Silverado Cabernet Sauvignon 2009, Napa Valley. 14.5% alc. 89% cabernet sauvignon, 6% merlot, 3% petit verdot, 2% cabernet franc. Dark ruby-purple color; like eating currants and raspberries right off the bush but with doses of graphite, briers and brambles, lavender and lilac, smoke and bitter chocolate; very clean, pure and intense, with a scintillating edge of iodine and iron; dense dusty tannins; deeply savory and spicy; plush without being voluptuous; sleek, chiseled finish. Now through 2018 to 2020. Excellent. About $48.
Silverado Solo Cabernet Sauvignon 2010, Stags Leap District, Napa Valley. 14.2% alc. 100% cabernet sauvignon. Deep ruby-purple with a magenta-violet rim; again, the iodine and iron, the dusty graphite and earthy, granitic minerality; black currants and plums touched with black raspberry and lavender, briers and brambles; sleek, suave, lithe; supple slightly muscular tannins over a vibrant acid framework; dense, substantial without being heavy or obvious, carries its weight easily; long tannin, oak and mineral-imbued finish. Try 2015 through 2022 to ’25. Excellent. About $100.
The label date here is one vintage behind; let’s keep those websites current.

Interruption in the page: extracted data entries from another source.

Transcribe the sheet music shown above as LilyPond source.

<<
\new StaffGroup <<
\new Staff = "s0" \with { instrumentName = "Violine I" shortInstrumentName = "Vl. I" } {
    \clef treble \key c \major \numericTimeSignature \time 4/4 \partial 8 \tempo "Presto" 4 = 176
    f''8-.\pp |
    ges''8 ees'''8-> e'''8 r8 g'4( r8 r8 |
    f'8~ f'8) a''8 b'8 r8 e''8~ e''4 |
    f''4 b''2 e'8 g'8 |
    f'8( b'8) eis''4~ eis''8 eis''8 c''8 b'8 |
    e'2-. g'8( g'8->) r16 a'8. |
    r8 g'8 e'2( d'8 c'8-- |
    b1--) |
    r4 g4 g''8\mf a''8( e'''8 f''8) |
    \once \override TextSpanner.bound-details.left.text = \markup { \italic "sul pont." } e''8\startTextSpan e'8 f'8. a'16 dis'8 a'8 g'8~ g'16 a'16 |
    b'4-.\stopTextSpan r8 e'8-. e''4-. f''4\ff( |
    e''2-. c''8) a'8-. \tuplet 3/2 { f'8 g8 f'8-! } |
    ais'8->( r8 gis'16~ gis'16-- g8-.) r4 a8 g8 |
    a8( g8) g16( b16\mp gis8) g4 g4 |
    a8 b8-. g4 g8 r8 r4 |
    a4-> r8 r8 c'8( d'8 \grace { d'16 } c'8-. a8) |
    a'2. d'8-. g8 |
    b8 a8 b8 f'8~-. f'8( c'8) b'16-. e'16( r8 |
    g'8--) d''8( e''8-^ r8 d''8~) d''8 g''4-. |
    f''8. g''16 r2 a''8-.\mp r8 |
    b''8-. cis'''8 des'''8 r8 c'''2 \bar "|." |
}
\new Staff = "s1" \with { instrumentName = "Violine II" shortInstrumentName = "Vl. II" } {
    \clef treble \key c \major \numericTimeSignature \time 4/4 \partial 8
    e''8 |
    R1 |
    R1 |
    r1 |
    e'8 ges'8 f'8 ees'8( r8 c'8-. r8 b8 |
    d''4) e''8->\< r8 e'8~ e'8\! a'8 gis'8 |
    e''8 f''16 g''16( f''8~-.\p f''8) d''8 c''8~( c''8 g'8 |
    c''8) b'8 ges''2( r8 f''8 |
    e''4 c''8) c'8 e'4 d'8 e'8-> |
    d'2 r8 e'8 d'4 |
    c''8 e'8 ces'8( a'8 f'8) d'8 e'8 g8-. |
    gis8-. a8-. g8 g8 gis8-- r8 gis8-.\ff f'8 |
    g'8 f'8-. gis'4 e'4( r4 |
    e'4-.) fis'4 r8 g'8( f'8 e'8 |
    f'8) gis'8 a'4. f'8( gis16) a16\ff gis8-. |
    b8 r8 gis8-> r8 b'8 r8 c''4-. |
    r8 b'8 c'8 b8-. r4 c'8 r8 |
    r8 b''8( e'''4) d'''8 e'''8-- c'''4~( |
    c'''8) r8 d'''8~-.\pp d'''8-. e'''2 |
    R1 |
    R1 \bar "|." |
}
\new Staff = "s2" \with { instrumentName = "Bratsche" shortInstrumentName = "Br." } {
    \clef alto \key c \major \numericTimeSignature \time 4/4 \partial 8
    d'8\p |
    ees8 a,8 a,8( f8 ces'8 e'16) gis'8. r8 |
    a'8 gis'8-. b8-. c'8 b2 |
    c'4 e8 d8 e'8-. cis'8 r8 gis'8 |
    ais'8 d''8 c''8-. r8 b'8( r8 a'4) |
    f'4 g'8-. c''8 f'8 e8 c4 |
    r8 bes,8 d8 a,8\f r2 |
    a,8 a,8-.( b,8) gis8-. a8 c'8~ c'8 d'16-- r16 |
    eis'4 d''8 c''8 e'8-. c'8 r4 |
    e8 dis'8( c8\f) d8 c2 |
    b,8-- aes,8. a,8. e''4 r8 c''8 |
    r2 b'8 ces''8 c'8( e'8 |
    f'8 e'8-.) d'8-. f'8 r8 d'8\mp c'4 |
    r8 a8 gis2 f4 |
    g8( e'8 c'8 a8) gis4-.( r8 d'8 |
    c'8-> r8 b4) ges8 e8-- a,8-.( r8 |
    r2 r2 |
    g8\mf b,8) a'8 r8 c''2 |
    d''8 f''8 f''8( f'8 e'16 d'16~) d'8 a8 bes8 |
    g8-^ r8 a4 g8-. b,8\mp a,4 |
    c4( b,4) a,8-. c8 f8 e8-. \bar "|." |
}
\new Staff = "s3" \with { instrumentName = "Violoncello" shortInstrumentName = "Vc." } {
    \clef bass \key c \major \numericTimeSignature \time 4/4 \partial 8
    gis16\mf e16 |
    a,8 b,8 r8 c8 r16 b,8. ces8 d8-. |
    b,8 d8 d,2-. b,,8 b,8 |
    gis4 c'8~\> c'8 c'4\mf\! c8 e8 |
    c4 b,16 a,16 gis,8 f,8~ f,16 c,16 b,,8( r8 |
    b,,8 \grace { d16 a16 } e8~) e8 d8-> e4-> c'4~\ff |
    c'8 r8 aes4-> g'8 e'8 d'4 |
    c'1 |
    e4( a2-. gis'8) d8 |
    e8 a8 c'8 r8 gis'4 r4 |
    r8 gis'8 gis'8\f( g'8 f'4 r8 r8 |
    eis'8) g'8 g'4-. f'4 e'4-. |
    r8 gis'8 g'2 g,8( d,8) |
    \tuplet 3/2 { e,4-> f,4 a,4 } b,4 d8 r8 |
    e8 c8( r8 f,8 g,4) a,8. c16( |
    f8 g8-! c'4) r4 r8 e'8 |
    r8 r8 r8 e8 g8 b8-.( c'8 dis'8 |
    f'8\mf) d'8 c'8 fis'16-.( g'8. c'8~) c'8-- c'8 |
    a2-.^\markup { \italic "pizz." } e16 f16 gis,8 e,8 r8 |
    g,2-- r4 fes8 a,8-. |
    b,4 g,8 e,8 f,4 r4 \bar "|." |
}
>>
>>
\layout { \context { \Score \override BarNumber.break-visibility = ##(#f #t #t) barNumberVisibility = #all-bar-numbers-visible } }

Silverado Limited Cabernet Sauvignon 2009, Napa Valley. 14.6% alc. 100% cabernet sauvignon. Intense, opaque ruby color with a tinge of magenta at the rim; classic, rigorous, chiseled and architectural, which does not mean brutally tannic and oaky; red and black currants and plums, hint of blueberry jam; dried fruit, dried spice, dried flowers; immense granitic/graphite mineral element; tannins are dusty, robust; acidity cuts a clean swath on the palate; not often I say that a wine has a wonderful structure but this is one of those times; long spice-and-mineral-drenched finish. Now through 2020 to 2022. Excellent. About $140.